*** Provided records ***

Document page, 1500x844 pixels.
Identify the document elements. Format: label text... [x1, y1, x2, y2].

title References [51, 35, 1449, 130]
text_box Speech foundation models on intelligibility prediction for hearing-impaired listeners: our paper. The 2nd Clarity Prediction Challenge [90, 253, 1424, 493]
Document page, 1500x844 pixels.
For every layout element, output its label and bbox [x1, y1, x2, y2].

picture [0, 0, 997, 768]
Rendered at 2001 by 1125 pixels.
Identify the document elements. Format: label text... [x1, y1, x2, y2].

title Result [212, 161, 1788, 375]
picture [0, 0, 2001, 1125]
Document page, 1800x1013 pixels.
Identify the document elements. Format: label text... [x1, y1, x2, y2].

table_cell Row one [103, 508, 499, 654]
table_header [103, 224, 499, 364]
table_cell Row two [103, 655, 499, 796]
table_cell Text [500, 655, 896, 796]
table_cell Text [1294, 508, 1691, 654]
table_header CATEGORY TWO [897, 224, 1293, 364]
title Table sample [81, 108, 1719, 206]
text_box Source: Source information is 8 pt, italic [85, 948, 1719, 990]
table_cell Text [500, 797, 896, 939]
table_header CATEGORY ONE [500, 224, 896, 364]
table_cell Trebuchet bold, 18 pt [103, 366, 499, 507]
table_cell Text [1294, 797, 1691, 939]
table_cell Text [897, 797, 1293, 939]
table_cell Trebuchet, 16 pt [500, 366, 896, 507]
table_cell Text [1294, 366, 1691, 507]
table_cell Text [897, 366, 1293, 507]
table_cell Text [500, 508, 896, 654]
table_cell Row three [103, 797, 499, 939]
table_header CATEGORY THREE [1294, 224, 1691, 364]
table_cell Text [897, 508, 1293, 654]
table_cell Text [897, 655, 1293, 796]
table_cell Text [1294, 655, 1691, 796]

*** End of Provided records ***

### Problem to work on
Read through the entries above, and wherever a line holds the string "pixels", copy it.

### Written solution
Document page, 1500x844 pixels.
Document page, 1500x844 pixels.
Rendered at 2001 by 1125 pixels.
Document page, 1800x1013 pixels.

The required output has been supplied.